Stemcell therapy for multiple sclerosis is now a reality, not just a dream, says a leading neuro-immunologist.
Gianvito Martino, director of neuroscience at San Raffaele Hospital in Milan, Italy, said although the therapy was still experimental, it was yielding some exciting results.
Professor Martino said he did not believe stemcell therapy would be the solution to MS but an important treatment option with fewer side effects.
"To have the solution, we should know the cause of the disease but we don't know it," he said.
About 85 per cent of patients had relapsing remitting MS, which could be managed with current treatments, he said. However, within 10-20 years, about 90 per cent of these patients moved into the secondary progressive phase, for which there were no effective treatments, while about 10 per cent continued to have the so-called benign first phase.
"About 80-85 per cent of patients will need aid for walking in 20-25 years from diagnosis," he said.
The average age of diagnosis is 20-40. In Australia, three times as many females are affected. In the autoimmune disease, the insulating sheath of the nerve cells, called myelin, is attacked and destroyed and eventually the nerves are also destroyed, leading to progressive atrophy of the brain and spinal cord, which is the cause of disability. In Australia, the incidence of MS is about one in every 1000 people, with more than 21,000 people affected.

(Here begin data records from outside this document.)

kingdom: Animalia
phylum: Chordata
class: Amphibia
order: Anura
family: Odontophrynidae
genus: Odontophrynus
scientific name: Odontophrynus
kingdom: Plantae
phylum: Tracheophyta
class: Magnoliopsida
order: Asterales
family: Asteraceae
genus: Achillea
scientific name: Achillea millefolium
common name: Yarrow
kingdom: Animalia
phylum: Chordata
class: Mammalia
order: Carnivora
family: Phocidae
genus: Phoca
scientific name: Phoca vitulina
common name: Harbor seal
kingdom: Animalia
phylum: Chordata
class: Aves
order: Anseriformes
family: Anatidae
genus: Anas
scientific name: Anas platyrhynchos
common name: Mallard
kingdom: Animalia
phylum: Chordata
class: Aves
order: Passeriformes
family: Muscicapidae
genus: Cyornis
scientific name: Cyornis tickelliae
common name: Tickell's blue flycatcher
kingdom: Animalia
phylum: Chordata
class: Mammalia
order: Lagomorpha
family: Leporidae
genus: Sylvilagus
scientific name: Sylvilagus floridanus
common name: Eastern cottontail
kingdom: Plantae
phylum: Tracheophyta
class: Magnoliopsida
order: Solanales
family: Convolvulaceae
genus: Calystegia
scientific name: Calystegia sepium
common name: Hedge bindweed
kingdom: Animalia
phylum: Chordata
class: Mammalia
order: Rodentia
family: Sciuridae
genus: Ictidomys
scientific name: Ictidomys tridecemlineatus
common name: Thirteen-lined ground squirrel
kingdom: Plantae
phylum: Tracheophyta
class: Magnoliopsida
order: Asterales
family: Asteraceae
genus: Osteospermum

Professor Martino said there were two types of stemcells already being used in patients, both from blood. They were haematopoietic and mesenchymal stemcells.
Haematopoietic stemcells were those used in bone-marrow transplantations. The patient's immune system was destroyed by chemotherapy and then their own stemcells from the bone marrow were transplanted.
"The idea is to have new blood with no more cells capable of damaging your myelin," Professor Martino said.
"It is immuno- suppressive therapy, blocking the cells causing the disease."
About 500 MS patients worldwide had received the therapy since 1997 and in many, the progression of their disease had been halted.
"The results are very, very important because about 60 per cent of those patients do not worsen for up to four to five years after the transplants, they stabilise," Professor Martino said.
Even more exciting was the fact that only the patients with the worst prognosis and unresponsive to approved therapies had been eligible for the treatment, which was proving so successful.
Among those patients, the ones better responding to the transplant were the 5 per cent with the so-called malignant form of MS, who needed a wheelchair within five years of diagnosis.
The second type of transplant used mesenchymal cells, which are multi-potent stemcells taken from the blood and which can differentiate into a variety of cell types.
"They seem to help the immune system to block the body's reaction against itself," Professor Martino said. "You can just inject them intravenously and you don't need immuno-suppression or any therapy to avoid rejection."
While they seemed to block further damage from the disease, they did not repair nerve cells already damaged.
Apart from blood stemcells, there is another form of stemcell therapy which his group is testing, using neural stemcells taken from a foetus and grown in vitro as precursors of brain cells, which are then transplanted via a lumbar puncture.
"Those cells were not only able to become cells producing myelin once transplanted but they could also help cells resident within the brain, which were not damaged by the disease, to repair the brain," he said.
The trials conducted by his group to date have been in mice and monkeys. "We hope to start treatment in patients . . . within the next five years," he said.
He warned MS patients against going to the so-called stemcell clinics that were scattered worldwide, saying the therapy should be conducted only under rigorous clinical trial conditions.